D’après lui, la rupture de l’union de la gauche par Georges Marchais lors de la constitution du gouvernement de Laurent Fabius dans l’été 1984 est un « coup de théâtre » pour les autres membres du bureau politique. Le même jour, ne se doutant de rien, il a été nommé président de l’Office national de la Navigation. Fiterman, qui quitte son ministère, lui aurait dit d’accepter le poste. Il en est débarqué lorsque la droite revint au pouvoir au 1987, mais le président Mitterrand lui accorda alors la Légion d’Honneur. C’est Henri Rol-Tanguy, qui l’avait aidé pour sa campagne électorale de 1973, qui lui remit la décoration dans les salons de l’Assemblée nationale. Mais à la cérémonie, Porcu déplorait qu’aucun de ses anciens supérieurs hiérarchiques au PCF n’ait été présent, ni Fiterman ni Gaston Plissonnier, et que l’Humanité n’y ait pas même consacré un entrefilet.
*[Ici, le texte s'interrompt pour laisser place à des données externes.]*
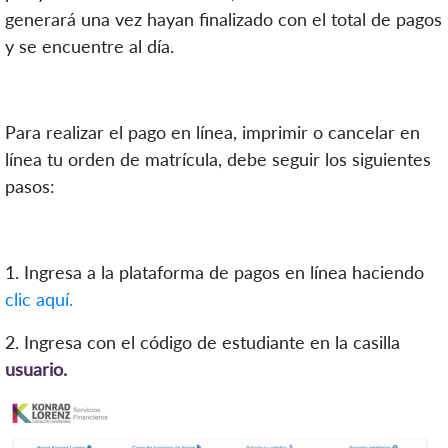
generará una vez hayan finalizado con el total de pagos
y se encuentre al día.
Para realizar el pago en línea, imprimir o cancelar en
línea tu orden de matrícula, debe seguir los siguientes
pasos:
1. Ingresa a la plataforma de pagos en línea haciendo
clic aquí.
2. Ingresa con el código de estudiante en la casilla
usuario.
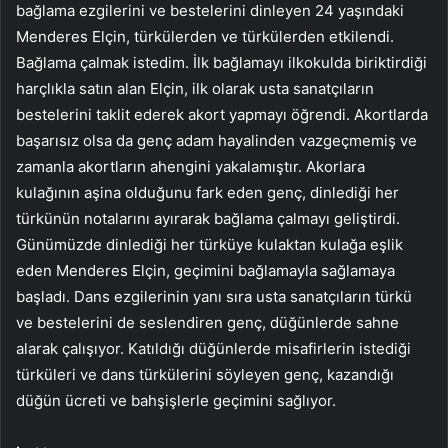
bağlama ezgilerini ve bestelerini dinleyen 24 yaşındaki
Menderes Elçin, türkülerden ve türkülerden etkilendi.
Bağlama çalmak istedim. İlk bağlamayı ilkokulda biriktirdiği
harçlıkla satın alan Elçin, ilk olarak usta sanatçıların
bestelerini taklit ederek akort yapmayı öğrendi. Akortlarda
başarısız olsa da genç adam hayalinden vazgeçmemiş ve
zamanla akortların ahengini yakalamıştır. Akorlara
kulağının aşina olduğunu fark eden genç, dinlediği her
türkünün notalarını ayırarak bağlama çalmayı geliştirdi.
Günümüzde dinlediği her türküye kulaktan kulağa eşlik
eden Menderes Elçin, geçimini bağlamayla sağlamaya
başladı. Dans ezgilerinin yanı sıra usta sanatçıların türkü
ve bestelerini de seslendiren genç, düğünlerde sahne
alarak çalışıyor. Katıldığı düğünlerde misafirlerin istediği
türküleri ve dans türkülerini söyleyen genç, kazandığı
düğün ücreti ve bahşişlerle geçimini sağlıyor.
Les conséquences des dissensions emportèrent les principales têtes du communisme lorrain. Albert Falcetta renonça en 1977 à diriger la section de Lorraine-Escaut, et pour finir, sa carte n’est plus renouvelée en 1991. Antoine Porcu subit la même mésaventure, «écarté du Parti sans avoir jamais su pourquoi», à partir de 1985. Porcu insinue qu’il a été victime de son acceptation du poste à la présidence de la Navigation.
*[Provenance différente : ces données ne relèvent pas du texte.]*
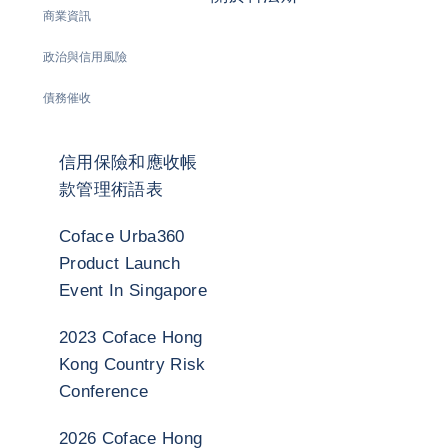
商業資訊
政治與信用風險
債務催收
信用保險和應收帳
款管理術語表
Coface Urba360
Product Launch
Event In Singapore
2023 Coface Hong
Kong Country Risk
Conference
2026 Coface Hong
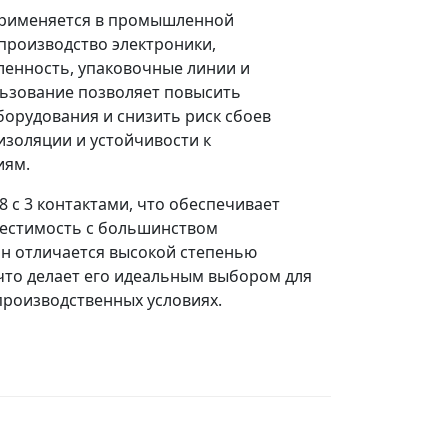
применяется в промышленной
производство электроники,
нность, упаковочные линии и
льзование позволяет повысить
орудования и снизить риск сбоев
изоляции и устойчивости к
иям.
 с 3 контактами, что обеспечивает
местимость с большинством
Он отличается высокой степенью
 что делает его идеальным выбором для
производственных условиях.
En 1997, Antoine Porcu lance en compagnie de Pierre Olivieri l’initiative «Mémorial vivant», destinée à honorer les étrangers morts pour la France au cours de la Seconde Guerre mondiale. Lors d’un rassemblement au Trocadéro au mois d’août, pour l’anniversaire de la Libération de Paris, les noms de ces martyrs furent lus à haute voix pendant douze heures d’affilée.
Une fois rejeté du PCF, Antoine Porcu ne rompt pas avec ses anciennes attaches partisanes, puisque, après avoir rédigé son livre autobiographique, il consacre quatre ouvrages illustrés de photographies à honorer les héros de la résistance communiste, hommes, femmes et syndicalistes.
Le 17 décembre 1949, il épouse Maria Rossi, une fille d’immigrés d’Italie du nord, responsable locale des Jeunes Filles de France, décédée d’un cancer en 1973. Antoine Porcu se remarie en 1978 avec une fille d’immigrés polonais Jacqueline Rozniakowski, elle aussi militante communiste (fille de Françoise Liberator, résistante, condamnée à mort, internée en 1944 à Ravensbrück, rapatriée à la Libération).
Sources
Antoine Porcu – Dictionnaire biographique du mouvement ouvrier - Marc Giovaninetti
«J'en ai fait de la route depuis Longwy», Libération, 26 août 1999, Jean-Baptiste Marongiu
Mandats électifs
Député : 1978 - 1981
Responsabilité au PCF
Secrétaire fédéral de Meurthe et Moselle : 1961 - 1966
Secrétaire fédéral de Meurthe et Moselle Nord : 1966 – 1979.
Publications
Aventures et mésaventures d’un Franco-Sarde atypique, Éd. La plus haute Tour, 1999
Héroïques. Ils étaient communistes, Hachette, 2003.
Héroïques. Cégétistes et communistes, résistants de la première heure, Geai bleu, 2005.
Héroïques. Femmes en Résistance, 2 tomes, Geai bleu, 2006 et 2007.